It was another routine night for Shawn Carpenter. After a long day analyzing computer-network security for Sandia National Laboratories, where much of the U.S. nuclear arsenal is designed, Carpenter, 36, retreated to his ranch house in the hills overlooking Albuquerque, N.M., for a quick dinner and an early bedtime. He set his alarm for 2 a.m. Waking in the dark, he took a thermos of coffee and a pack of Nicorette gum to the cluster of computer terminals in his home office. As he had almost every night for the previous four months, he worked at his secret volunteer job until dawn, not as Shawn Carpenter, mid-level analyst, but as Spiderman--the apt nickname his military-intelligence handlers gave him--tirelessly pursuing a group of suspected Chinese cyberspies all over the world. Inside the machines, on a mission he believed the U.S. government supported, he clung unseen to the walls of their chat rooms and servers, secretly recording every move the snoopers made, passing the information to the Army and later to the FBI.
The hackers he was stalking, part of a cyberespionage ring that federal investigators code-named Titan Rain, first caught Carpenter's eye a year earlier when he helped investigate a network break-in at Lockheed Martin in September 2003. A strikingly similar attack hit Sandia several months later, but it wasn't until Carpenter compared notes with a counterpart in Army cyberintelligence that he suspected the scope of the threat. Methodical and voracious, these hackers wanted all the files they could find, and they were getting them by penetrating secure computer networks at the country's most sensitive military bases, defense contractors and aerospace companies.

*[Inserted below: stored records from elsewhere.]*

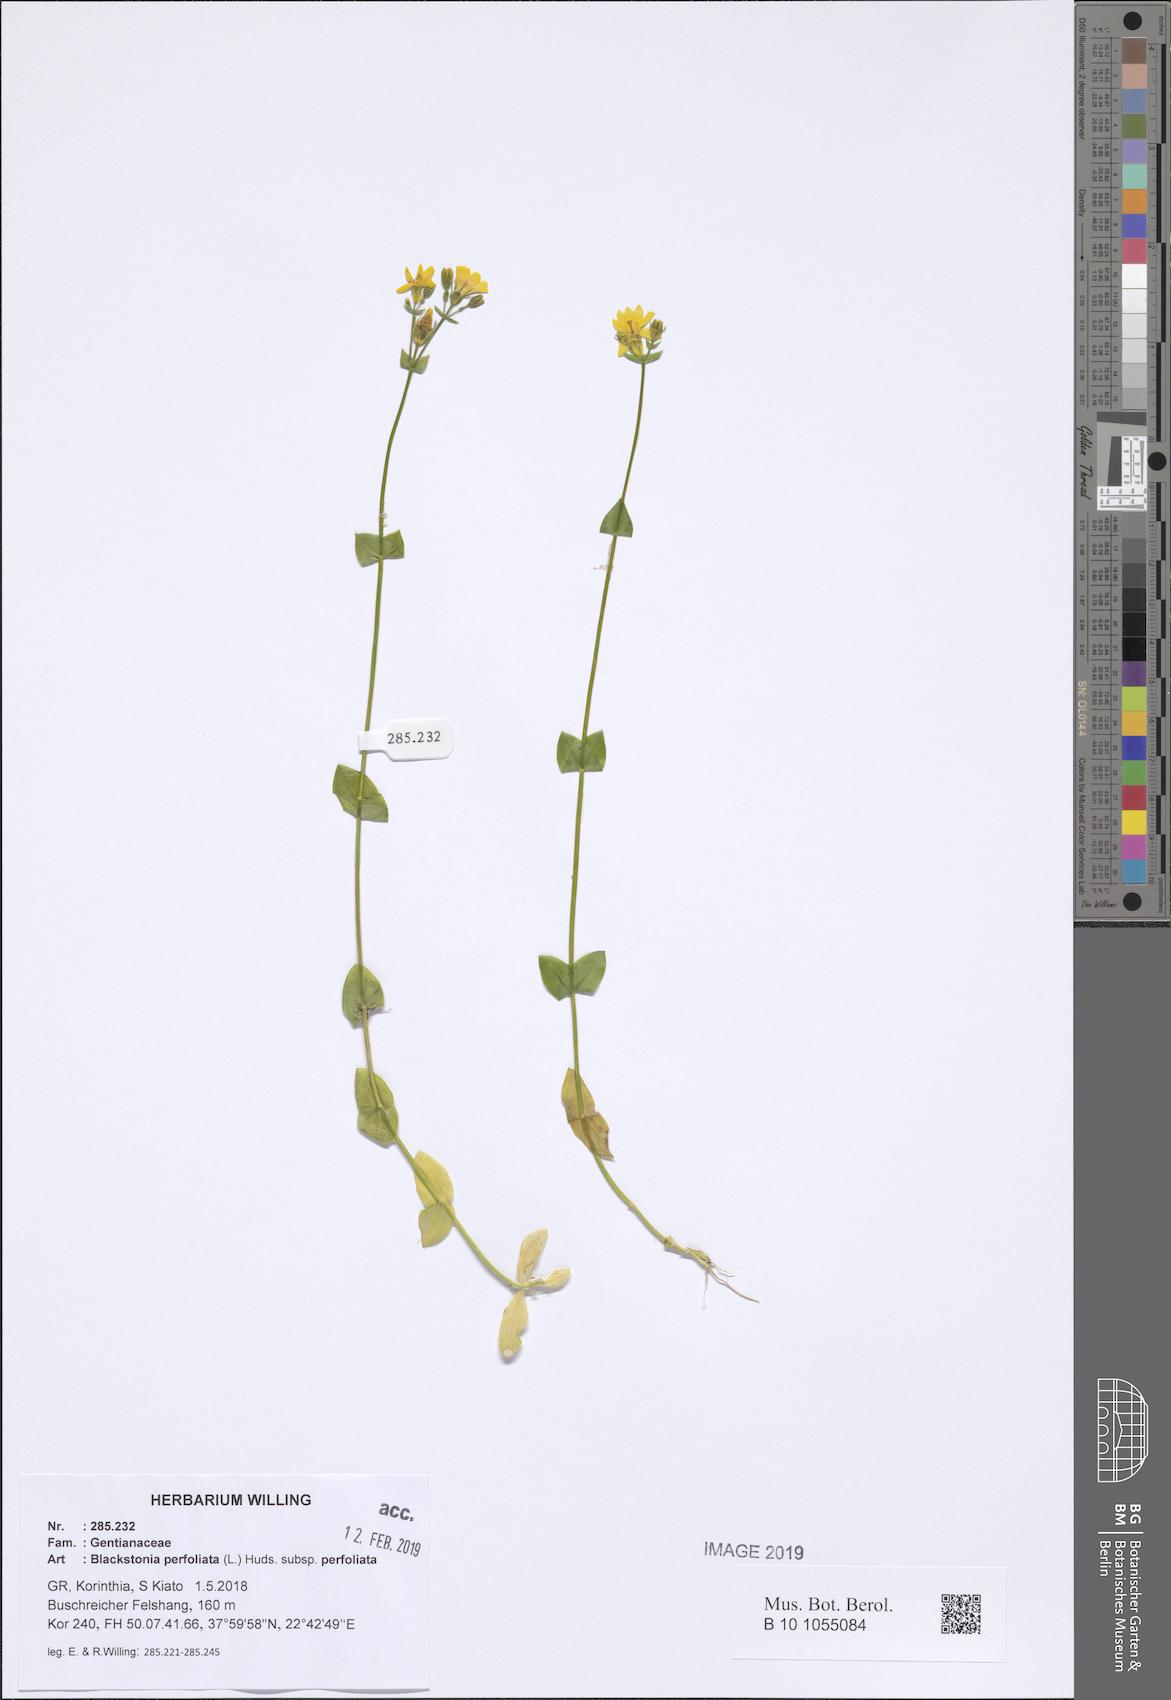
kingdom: Plantae
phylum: Tracheophyta
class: Magnoliopsida
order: Gentianales
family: Gentianaceae
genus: Blackstonia
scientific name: Blackstonia perfoliata
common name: Yellow-wort
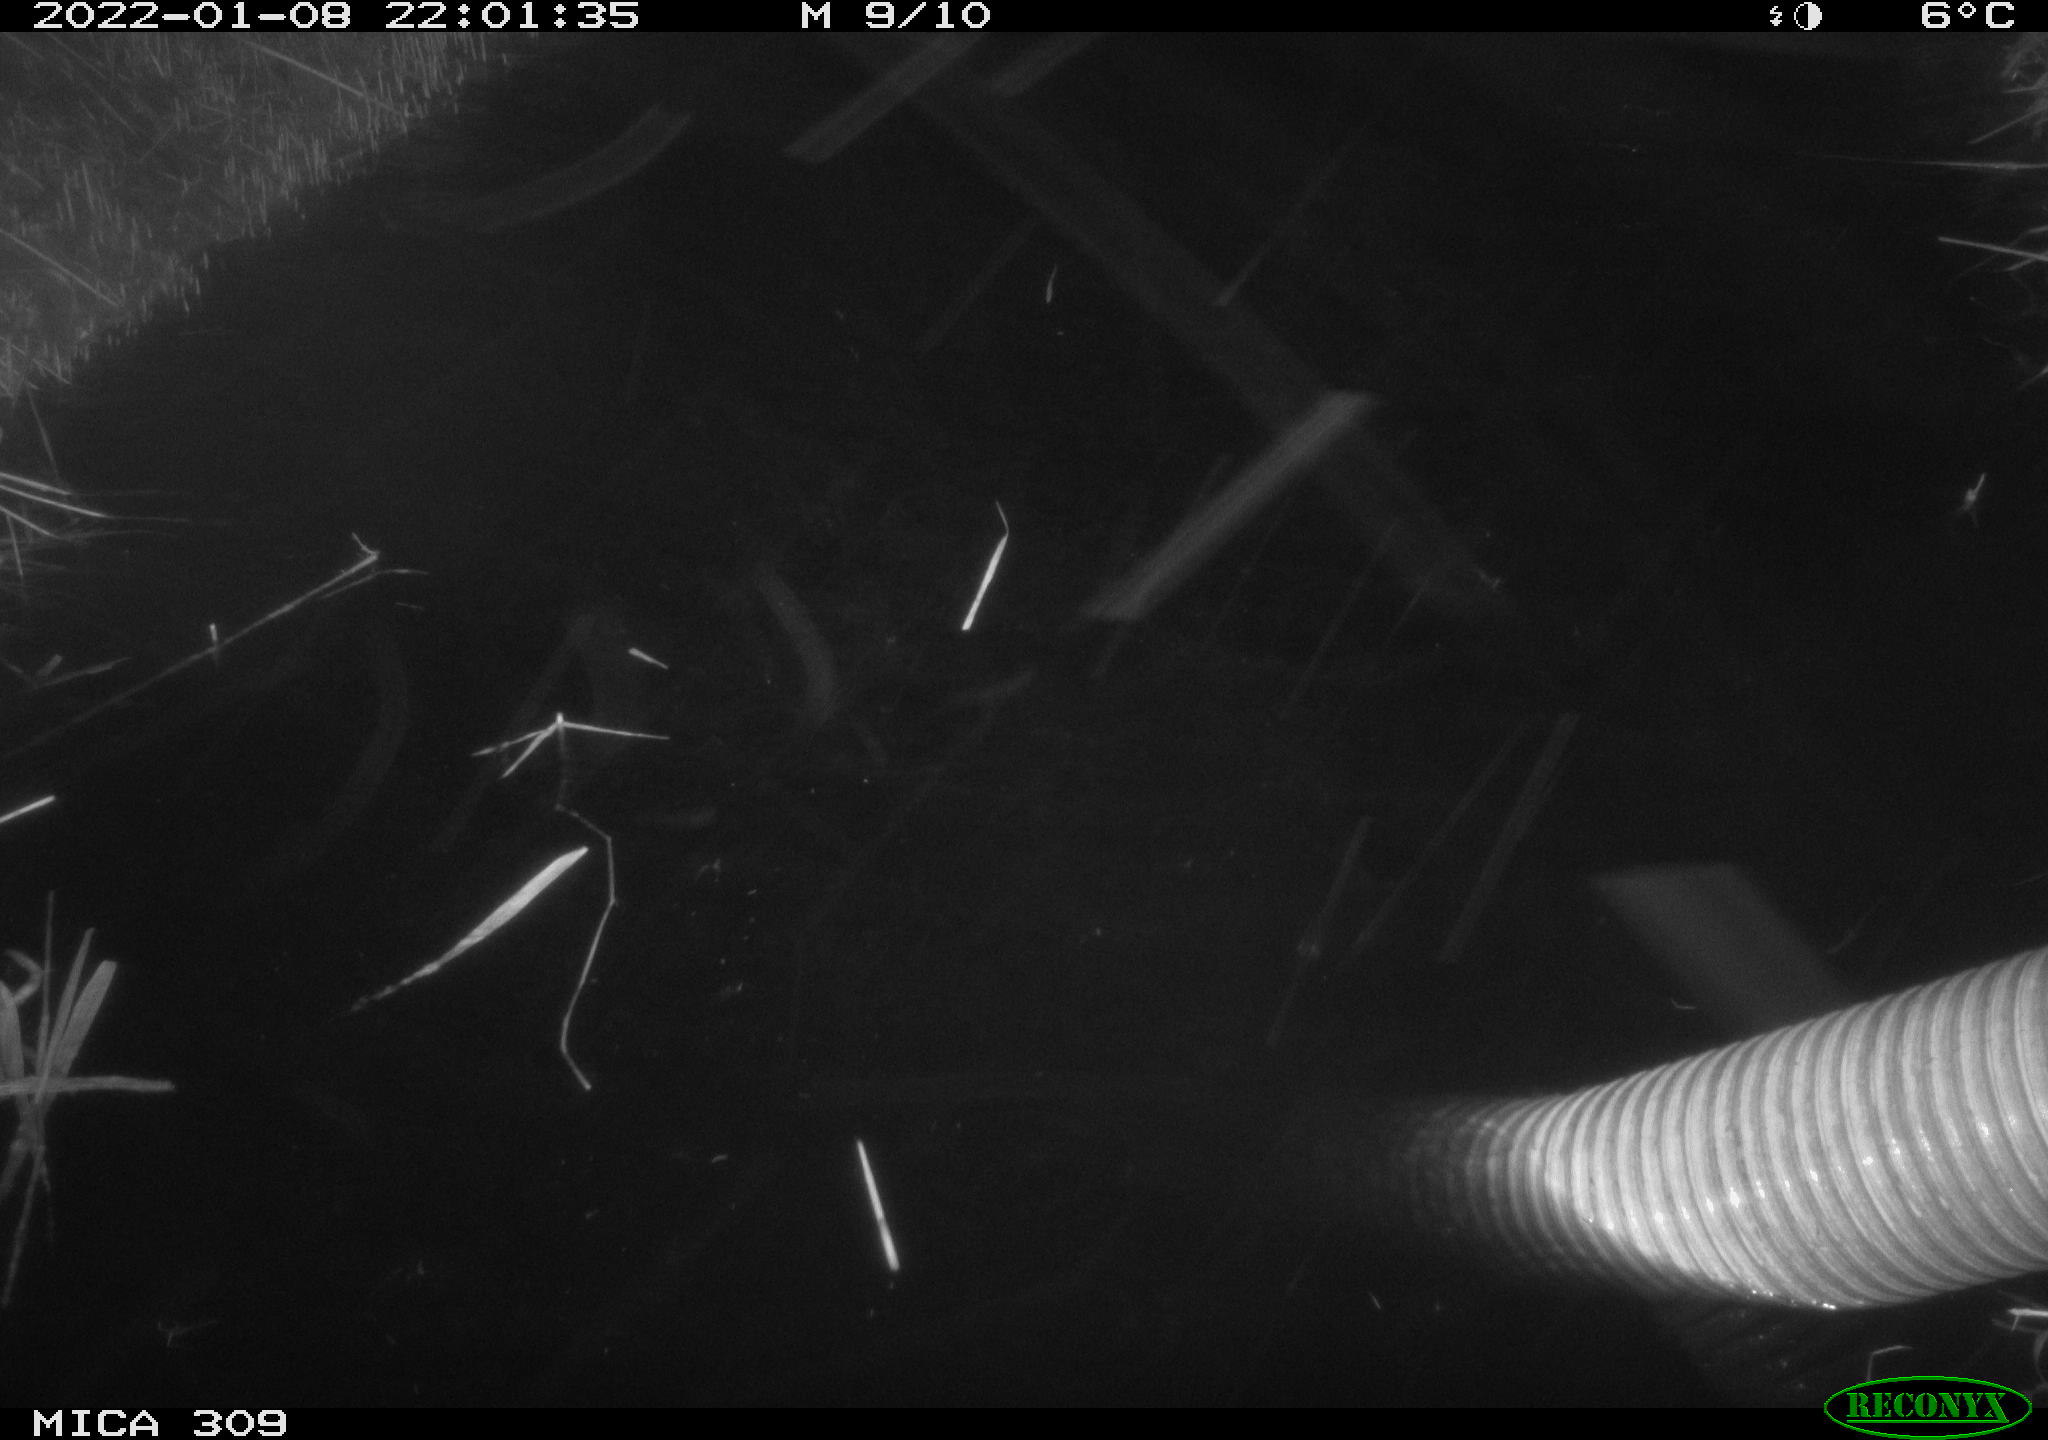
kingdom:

Carpenter had never seen hackers work so quickly, with such a sense of purpose. They would commandeer a hidden section of a hard drive, zip up as many files as possible and immediately transmit the data to way stations in South Korea, Hong Kong or Taiwan before sending them to mainland China. They always made a silent escape, wiping their electronic fingerprints clean and leaving behind an almost undetectable beacon allowing them to re-enter the machine at will. An entire attack took 10 to 30 minutes. "Most hackers, if they actually get into a government network, get excited and make mistakes," says Carpenter. "Not these guys. They never hit a wrong key."

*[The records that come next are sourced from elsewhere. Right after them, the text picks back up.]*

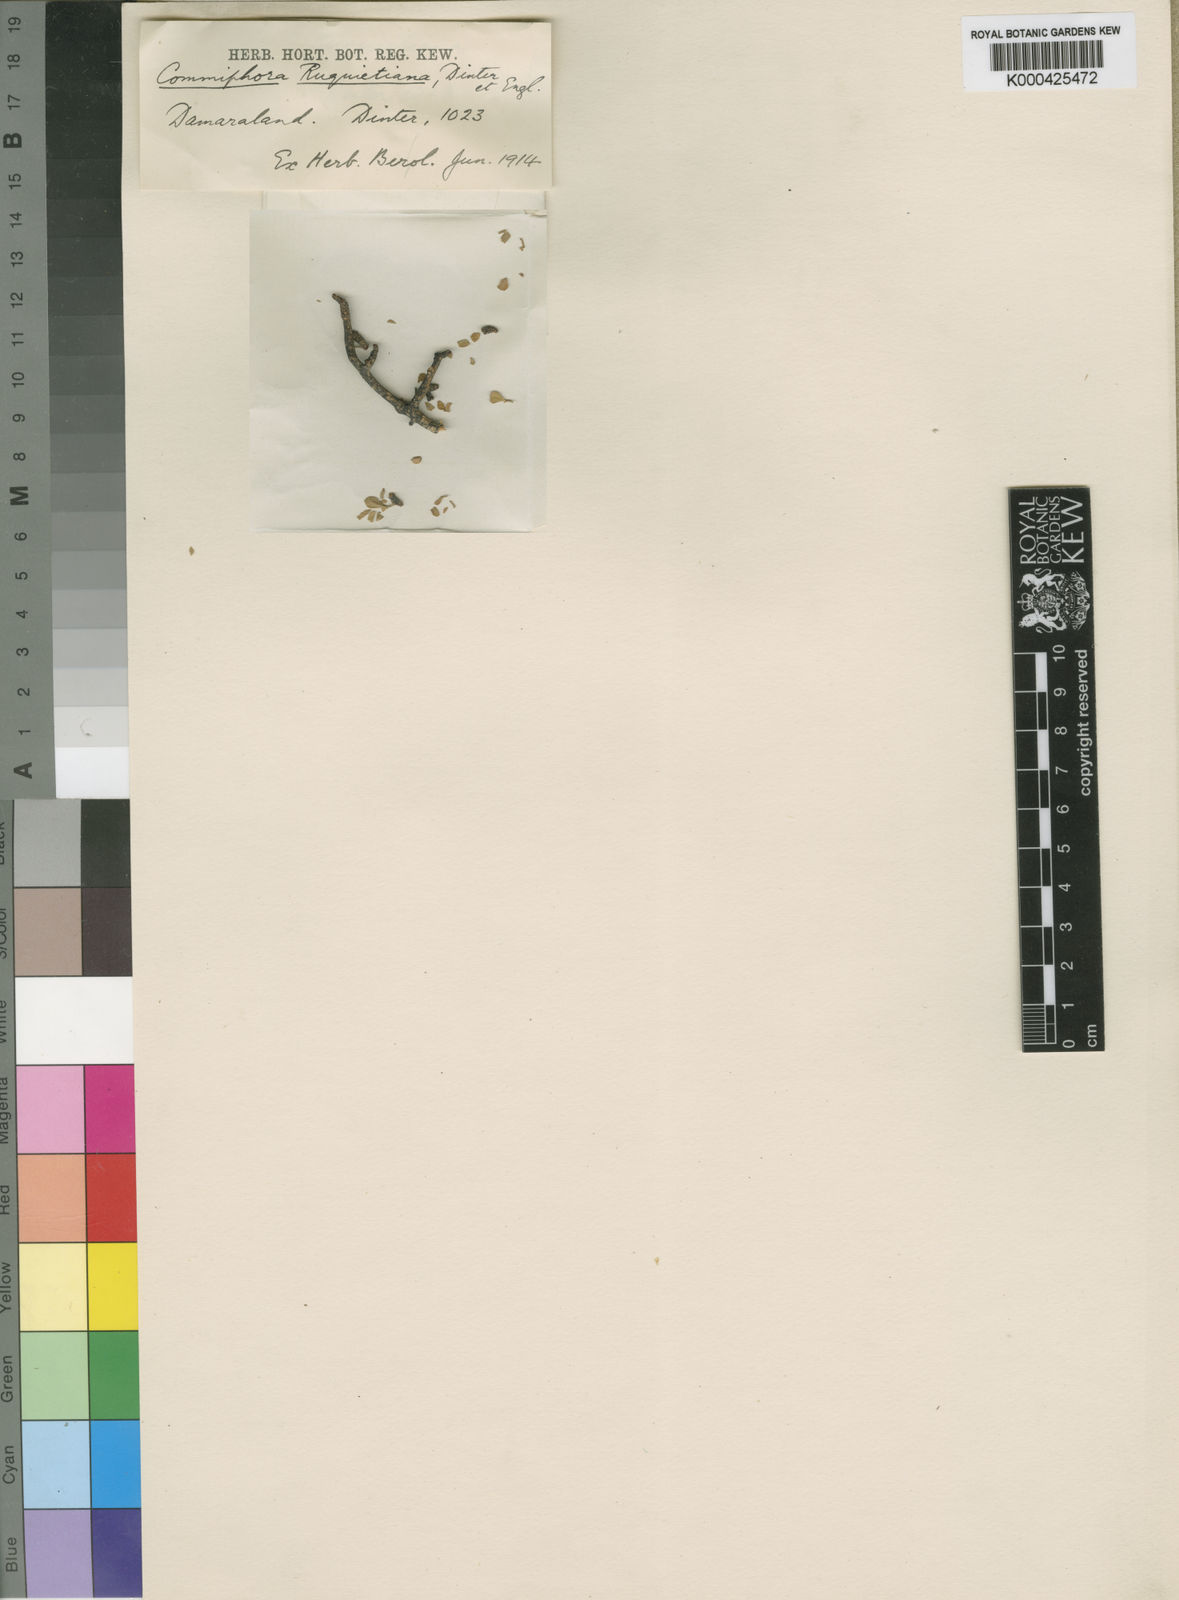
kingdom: Plantae
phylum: Tracheophyta
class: Magnoliopsida
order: Sapindales
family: Burseraceae
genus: Commiphora
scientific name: Commiphora capensis
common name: Namaqua commiphora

Goaded by curiosity and a sense that he could help the U.S. defend itself against a new breed of enemy, Carpenter gave chase to the attackers. He hopped just as stealthily from computer to computer across the globe, chasing the spies as they hijacked a web of far-flung computers. Eventually he followed the trail to its apparent end, in the southern Chinese province of Guangdong. He found that the attacks emanated from just three Chinese routers that acted as the first connection point from a local network to the Internet.
It was a stunning breakthrough. In the world of cyberspying, locating the attackers' country of origin is rare. China, in particular, is known for having poorly defended servers that outsiders from around the world commandeer as their unwitting launchpads. Now Chinese computers appeared to be the aggressors.